### Input data

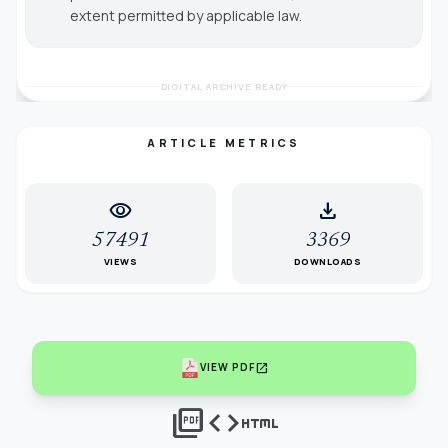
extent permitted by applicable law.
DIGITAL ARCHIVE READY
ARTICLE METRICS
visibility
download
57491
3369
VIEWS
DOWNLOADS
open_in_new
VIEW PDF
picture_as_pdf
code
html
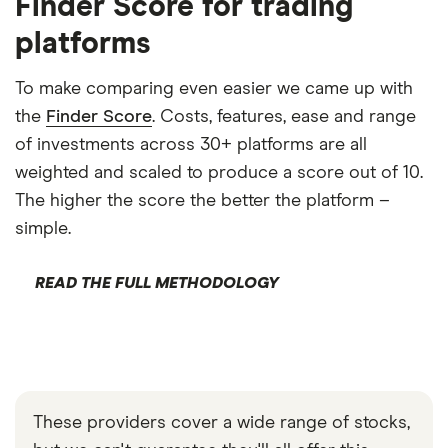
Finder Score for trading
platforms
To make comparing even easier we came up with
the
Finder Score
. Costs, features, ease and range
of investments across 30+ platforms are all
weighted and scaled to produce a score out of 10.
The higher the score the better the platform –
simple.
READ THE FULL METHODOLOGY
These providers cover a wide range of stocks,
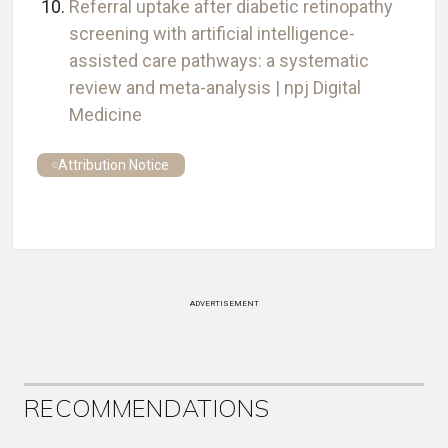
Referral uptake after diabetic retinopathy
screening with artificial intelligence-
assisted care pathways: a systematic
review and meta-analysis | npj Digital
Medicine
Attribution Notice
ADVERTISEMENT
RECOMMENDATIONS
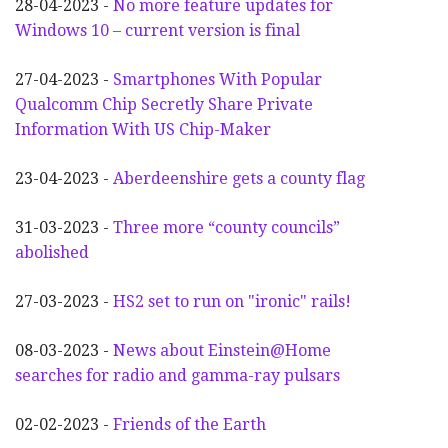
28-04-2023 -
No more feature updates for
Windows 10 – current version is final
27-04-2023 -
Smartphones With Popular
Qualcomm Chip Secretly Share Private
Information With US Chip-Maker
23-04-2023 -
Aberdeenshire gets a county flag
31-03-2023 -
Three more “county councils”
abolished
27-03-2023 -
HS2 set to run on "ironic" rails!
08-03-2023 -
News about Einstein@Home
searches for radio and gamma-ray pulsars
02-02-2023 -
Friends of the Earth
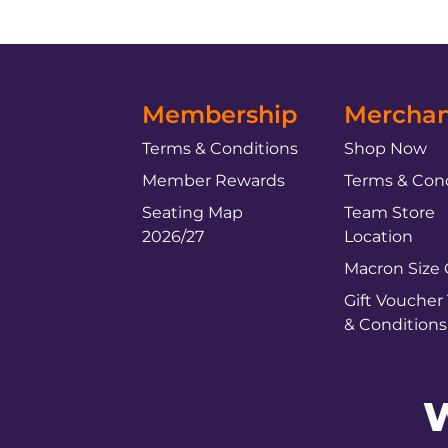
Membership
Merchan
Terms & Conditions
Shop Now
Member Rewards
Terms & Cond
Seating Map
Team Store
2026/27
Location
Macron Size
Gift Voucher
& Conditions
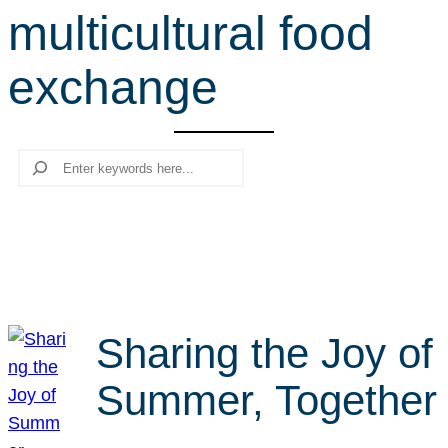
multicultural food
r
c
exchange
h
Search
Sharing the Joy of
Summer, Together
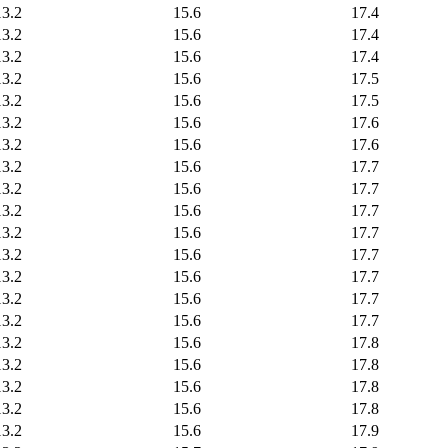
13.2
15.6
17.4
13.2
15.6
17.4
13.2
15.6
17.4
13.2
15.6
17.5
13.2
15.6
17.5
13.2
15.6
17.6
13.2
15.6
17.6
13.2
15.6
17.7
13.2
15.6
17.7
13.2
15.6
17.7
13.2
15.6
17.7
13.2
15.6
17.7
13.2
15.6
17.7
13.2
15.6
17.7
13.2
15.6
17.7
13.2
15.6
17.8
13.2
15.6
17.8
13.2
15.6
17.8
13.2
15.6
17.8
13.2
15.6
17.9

######
### Input data

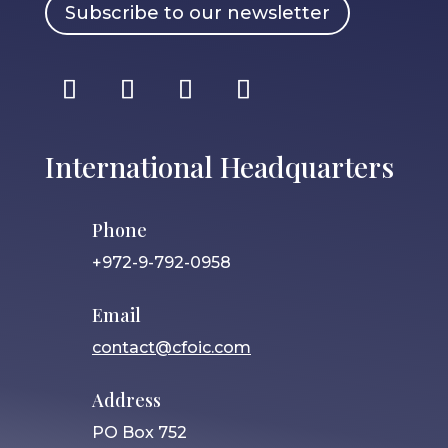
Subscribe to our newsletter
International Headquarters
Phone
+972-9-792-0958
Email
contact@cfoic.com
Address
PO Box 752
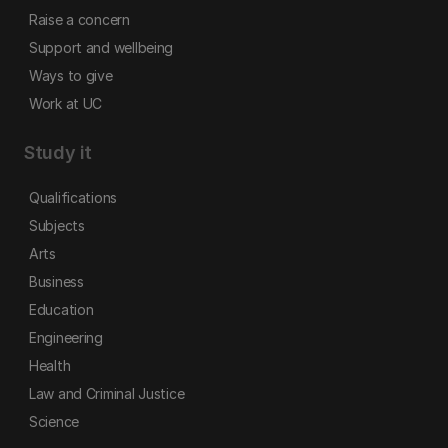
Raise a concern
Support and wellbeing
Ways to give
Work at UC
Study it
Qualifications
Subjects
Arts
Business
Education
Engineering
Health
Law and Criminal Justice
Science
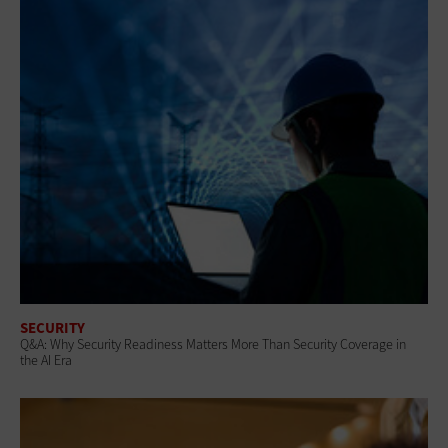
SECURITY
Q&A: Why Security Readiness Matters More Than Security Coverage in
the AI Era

######
### Input data

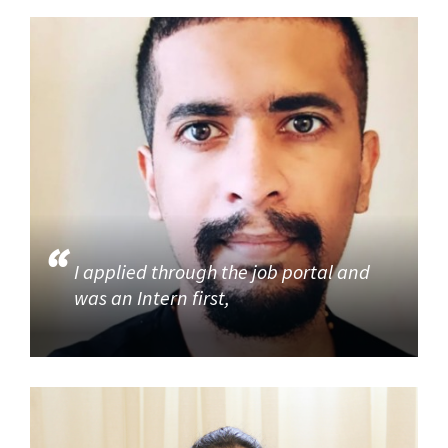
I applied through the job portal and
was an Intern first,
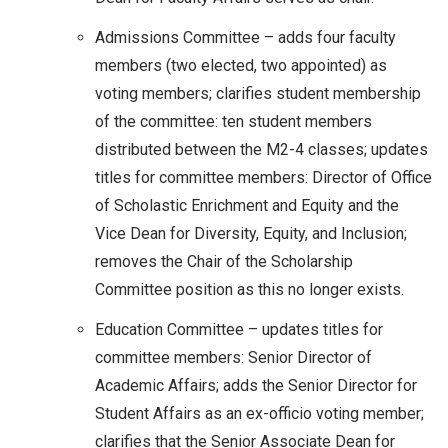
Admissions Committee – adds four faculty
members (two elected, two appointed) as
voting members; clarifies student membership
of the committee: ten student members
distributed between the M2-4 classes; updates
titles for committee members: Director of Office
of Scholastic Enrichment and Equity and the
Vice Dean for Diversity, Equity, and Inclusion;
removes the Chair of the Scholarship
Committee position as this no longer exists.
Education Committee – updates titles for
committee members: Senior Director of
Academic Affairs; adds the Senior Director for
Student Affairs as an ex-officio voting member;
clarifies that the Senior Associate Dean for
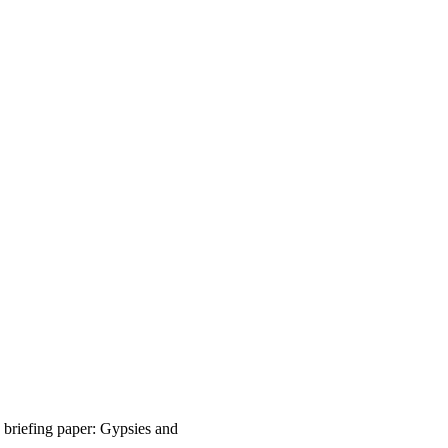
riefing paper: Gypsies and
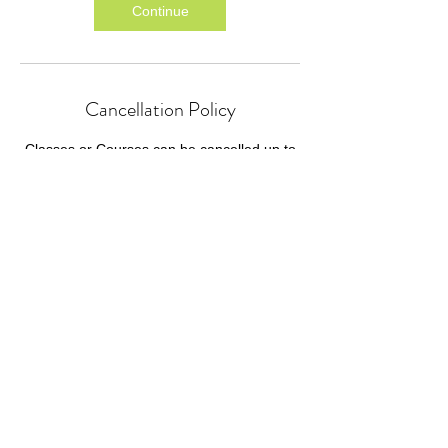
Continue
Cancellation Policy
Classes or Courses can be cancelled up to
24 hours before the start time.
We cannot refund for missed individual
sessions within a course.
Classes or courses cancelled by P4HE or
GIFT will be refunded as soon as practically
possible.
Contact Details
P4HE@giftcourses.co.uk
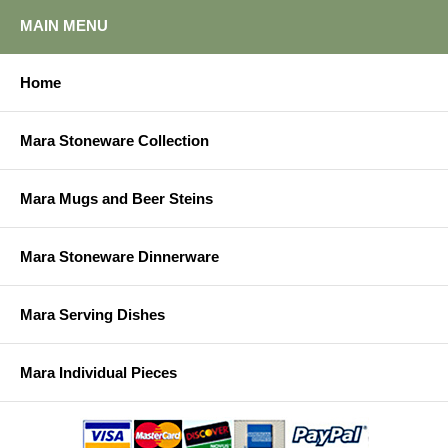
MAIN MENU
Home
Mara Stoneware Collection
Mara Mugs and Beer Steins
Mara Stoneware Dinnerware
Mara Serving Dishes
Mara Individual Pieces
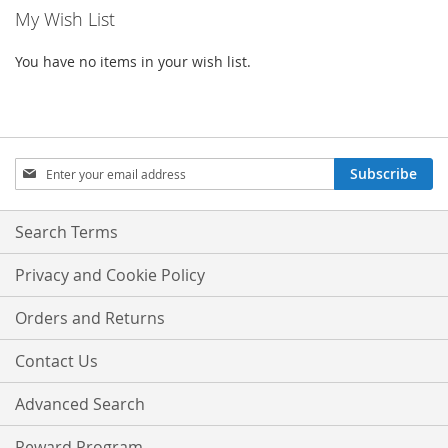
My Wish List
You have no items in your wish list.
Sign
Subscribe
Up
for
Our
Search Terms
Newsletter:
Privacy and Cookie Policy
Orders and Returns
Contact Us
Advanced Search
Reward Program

######

## Job
In the data above, copy every line from the line with "I applied through the job portal and" to the line with "Mara Individual Pieces", keeping both of those lines. Omit the pictures from your copy.

## Task answer
I applied through the job portal and
was an Intern first,
Admissions Committee – adds four faculty
members (two elected, two appointed) as
voting members; clarifies student membership
of the committee: ten student members
distributed between the M2-4 classes; updates
titles for committee members: Director of Office
of Scholastic Enrichment and Equity and the
Vice Dean for Diversity, Equity, and Inclusion;
removes the Chair of the Scholarship
Committee position as this no longer exists.
Education Committee – updates titles for
committee members: Senior Director of
Academic Affairs; adds the Senior Director for
Student Affairs as an ex-officio voting member;
clarifies that the Senior Associate Dean for
riefing paper: Gypsies and
Continue
Cancellation Policy
Classes or Courses can be cancelled up to
24 hours before the start time.
We cannot refund for missed individual
sessions within a course.
Classes or courses cancelled by P4HE or
GIFT will be refunded as soon as practically
possible.
Contact Details
P4HE@giftcourses.co.uk
MAIN MENU
Home
Mara Stoneware Collection
Mara Mugs and Beer Steins
Mara Stoneware Dinnerware
Mara Serving Dishes
Mara Individual Pieces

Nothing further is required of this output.